Grok 4 is really smart... Like REALLY SMART

Grok Model Progression and Reinforcement Learning 00:00

  • Grok 4 is described as the smartest current AI model, representing a significant leap from previous frontier models.
  • Initial versions like Grok 2 focused on next token prediction, with increased compute for Grok 3, and further enhancement using reinforcement learning for Grok 3 reasoning.
  • Grok 4’s main advancement is reinforcement learning with verifiable rewards, where problems with known solutions train the model by rewarding correct answers, allowing for sophisticated “thinking” behaviors.
  • The approach faced a challenge in finding enough real-world problems with verifiable solutions, highlighting a limitation in synthetic benchmarking.
  • Elon Musk suggested that real-world testing, such as through robotics, could provide virtually unlimited verifiable rewards.

Benchmark Performance and Multi-Agent Approach 02:37

  • On the difficult “humanity’s last exam” benchmark (covering multiple domains: math, physics, biology, etc.), Grok 4 scored 26.9% without tools, surpassing other models like Gemini 2.5 Pro (21.6%).
  • With added tool usage (web browsing, code execution), Grok 4 reached 41%.
  • Scaling up test time compute and using “Grok 4 Heavy” (a multi-agent version where several agents collaborate), the score further increased to 50.7%, doubling the next best model’s score.
  • The multi-agent system involves parallel agents collaborating and sharing solutions to improve accuracy.
  • Demonstrations included Grok 4 Heavy spawning multiple agents to solve extremely complex math problems, illustrating the collaborative setup.

Live Demonstrations and Real-Time Capabilities 08:27

  • Grok 4 was shown predicting World Series outcomes by accessing betting odds, calculating probabilities, and presenting a traceable thought process; the Dodgers were given a 21.6% chance.
  • The model generated visualizations, such as two black holes colliding, explicitly stating simplifications and approximations made in the output.
  • Grok 4 demonstrated real-time information gathering by creating a timeline of model score announcements, extracting event data from web sources.

Additional Benchmark Comparisons 12:18

  • On the GPQA benchmark, Grok 4 Heavy scored 88.9%, slightly outperforming the previous leader at 86%.
  • Grok 4 Heavy achieved a perfect 100% on Amy 2025, tackling some of the world’s hardest math questions.
  • Competed strongly on coding, with a Live Codebench score of 79.4%; Math Arena score reached 96.7%.
  • On the ARC AGI test, designed for generalization and pattern recognition, Grok 4 led with 66.6%, outperforming other major models significantly.

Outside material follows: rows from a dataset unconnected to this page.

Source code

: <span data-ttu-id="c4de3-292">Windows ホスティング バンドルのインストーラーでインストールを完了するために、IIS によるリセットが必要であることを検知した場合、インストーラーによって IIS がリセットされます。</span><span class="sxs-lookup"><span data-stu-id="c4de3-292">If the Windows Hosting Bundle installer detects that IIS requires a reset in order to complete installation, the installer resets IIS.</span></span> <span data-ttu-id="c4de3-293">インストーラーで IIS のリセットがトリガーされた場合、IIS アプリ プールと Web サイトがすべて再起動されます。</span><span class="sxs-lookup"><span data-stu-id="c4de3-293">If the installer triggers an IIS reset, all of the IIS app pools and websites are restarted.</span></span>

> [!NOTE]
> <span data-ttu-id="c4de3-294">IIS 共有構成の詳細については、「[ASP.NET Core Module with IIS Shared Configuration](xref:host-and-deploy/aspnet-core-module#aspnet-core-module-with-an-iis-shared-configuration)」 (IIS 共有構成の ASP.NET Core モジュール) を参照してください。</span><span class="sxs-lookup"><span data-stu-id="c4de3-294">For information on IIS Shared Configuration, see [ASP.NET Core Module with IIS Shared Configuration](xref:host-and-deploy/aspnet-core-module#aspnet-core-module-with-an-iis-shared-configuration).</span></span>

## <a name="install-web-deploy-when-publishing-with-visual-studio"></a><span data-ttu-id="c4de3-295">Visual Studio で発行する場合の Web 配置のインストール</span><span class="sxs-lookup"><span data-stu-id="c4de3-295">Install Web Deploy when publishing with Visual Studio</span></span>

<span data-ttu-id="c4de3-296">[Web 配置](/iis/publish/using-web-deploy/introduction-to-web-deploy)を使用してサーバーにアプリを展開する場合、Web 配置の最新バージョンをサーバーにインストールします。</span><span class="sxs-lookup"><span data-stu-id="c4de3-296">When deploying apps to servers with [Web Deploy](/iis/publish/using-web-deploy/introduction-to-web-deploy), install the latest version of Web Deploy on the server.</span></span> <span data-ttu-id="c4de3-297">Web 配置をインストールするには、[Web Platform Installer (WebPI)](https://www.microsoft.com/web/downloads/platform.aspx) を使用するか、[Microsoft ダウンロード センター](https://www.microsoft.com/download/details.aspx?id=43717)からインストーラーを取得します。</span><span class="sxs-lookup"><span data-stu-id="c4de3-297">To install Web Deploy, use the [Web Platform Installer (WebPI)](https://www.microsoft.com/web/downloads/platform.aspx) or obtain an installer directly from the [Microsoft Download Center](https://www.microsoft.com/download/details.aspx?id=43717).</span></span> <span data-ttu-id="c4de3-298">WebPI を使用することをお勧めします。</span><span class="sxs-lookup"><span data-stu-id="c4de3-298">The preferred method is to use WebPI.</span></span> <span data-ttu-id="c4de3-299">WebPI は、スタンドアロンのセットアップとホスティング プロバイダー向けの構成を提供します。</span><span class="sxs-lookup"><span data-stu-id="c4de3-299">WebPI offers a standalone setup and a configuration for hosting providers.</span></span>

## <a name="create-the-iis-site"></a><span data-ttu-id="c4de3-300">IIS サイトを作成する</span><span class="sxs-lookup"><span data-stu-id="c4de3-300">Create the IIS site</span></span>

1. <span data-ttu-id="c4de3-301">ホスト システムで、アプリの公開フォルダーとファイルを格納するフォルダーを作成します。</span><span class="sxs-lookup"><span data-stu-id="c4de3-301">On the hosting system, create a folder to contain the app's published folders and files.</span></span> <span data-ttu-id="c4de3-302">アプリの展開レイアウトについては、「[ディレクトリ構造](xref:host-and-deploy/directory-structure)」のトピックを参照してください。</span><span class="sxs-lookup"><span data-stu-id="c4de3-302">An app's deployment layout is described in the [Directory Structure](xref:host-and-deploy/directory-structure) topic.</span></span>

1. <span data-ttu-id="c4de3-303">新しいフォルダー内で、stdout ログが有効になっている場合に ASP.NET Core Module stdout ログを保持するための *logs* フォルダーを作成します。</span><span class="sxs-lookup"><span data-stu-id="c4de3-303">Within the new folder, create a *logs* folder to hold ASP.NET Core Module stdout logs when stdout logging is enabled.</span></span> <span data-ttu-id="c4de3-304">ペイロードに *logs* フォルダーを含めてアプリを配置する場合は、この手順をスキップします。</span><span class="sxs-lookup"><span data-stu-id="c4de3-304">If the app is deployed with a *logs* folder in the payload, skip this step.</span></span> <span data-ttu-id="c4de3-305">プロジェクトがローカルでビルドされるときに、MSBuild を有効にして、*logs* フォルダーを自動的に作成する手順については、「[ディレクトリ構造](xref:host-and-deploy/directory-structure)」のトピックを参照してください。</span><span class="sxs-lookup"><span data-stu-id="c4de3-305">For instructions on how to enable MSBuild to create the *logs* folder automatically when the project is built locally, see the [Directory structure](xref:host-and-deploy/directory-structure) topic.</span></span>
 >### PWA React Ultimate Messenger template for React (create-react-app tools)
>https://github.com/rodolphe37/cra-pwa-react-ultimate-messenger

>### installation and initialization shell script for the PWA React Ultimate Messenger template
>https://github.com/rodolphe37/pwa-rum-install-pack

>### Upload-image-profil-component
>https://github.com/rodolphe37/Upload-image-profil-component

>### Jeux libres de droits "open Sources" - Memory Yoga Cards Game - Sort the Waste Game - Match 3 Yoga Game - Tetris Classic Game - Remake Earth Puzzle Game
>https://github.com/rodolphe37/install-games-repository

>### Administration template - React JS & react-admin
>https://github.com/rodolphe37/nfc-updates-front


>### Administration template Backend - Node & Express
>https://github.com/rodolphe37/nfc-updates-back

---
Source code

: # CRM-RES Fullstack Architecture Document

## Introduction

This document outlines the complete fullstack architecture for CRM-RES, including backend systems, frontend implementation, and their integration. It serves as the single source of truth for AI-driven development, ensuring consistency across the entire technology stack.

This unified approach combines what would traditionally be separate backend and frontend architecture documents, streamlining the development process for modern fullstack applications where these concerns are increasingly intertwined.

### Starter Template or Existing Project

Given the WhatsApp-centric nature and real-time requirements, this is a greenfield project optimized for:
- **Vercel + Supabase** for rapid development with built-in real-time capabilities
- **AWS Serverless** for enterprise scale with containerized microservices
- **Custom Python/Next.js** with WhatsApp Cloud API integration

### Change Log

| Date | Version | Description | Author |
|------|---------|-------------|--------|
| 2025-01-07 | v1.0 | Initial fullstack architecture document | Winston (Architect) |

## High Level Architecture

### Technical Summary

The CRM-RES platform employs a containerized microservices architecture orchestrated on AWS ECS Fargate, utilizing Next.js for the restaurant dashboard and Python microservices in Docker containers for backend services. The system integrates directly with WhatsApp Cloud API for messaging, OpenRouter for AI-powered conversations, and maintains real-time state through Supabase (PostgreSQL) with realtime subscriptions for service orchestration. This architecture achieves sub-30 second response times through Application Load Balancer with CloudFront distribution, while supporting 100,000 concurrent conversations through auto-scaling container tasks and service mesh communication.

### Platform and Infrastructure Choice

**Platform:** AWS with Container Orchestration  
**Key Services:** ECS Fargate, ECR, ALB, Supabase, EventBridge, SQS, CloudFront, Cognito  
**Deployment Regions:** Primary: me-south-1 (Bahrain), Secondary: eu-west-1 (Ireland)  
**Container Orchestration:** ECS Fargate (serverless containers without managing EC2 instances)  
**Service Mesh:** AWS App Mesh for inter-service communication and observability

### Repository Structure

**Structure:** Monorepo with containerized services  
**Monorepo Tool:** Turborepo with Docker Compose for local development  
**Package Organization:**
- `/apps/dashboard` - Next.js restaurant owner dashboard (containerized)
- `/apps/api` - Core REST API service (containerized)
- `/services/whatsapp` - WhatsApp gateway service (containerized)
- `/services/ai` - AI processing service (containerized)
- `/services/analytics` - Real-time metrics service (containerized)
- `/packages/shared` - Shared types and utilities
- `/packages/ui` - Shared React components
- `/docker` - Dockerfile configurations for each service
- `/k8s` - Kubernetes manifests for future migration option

Real-World Application (Vending Bench) 15:02

  • Grok 4 outperformed competitors on “Vending Bench,” managing a vending machine in a simulated real-world scenario, ending with a net worth of $4,700 (versus $2,000 for Claude Opus 4, $1,800 for 03, $789 for Gemini 2.5 Pro, and a human at $844).

AI in Game Development 15:46

  • Grok 4 was given to a game developer, who used it to create a first-person shooter in four hours.
  • The model excelled in sourcing game assets and textures, streamlining a traditionally time-consuming part of game development.
  • While capable of producing impressive demos, the speaker notes that fully AI-generated AAA games are not imminent, with human creativity and taste still essential.

Availability, Features, and Pricing 18:00

  • Grok 4 is available via API, supporting a 256k context window, multimodal reasoning, real-time data search, and enterprise-grade security.
  • Pricing: Super Grok at $30/month; Super Grok Heavy at $300/month or $3,000/year, including higher rate limits and early features.

Roadmap and Future Developments 19:02

  • Grok 4 is based on foundation model version 6; version 7 training should be completed by the end of the month, promising even better multimodal abilities.
  • Planned releases include a coding-specific model in August, a multimodal agent in September, and a video generation model in October.
  • The speaker will continue to test and report on Grok 4’s capabilities in future videos.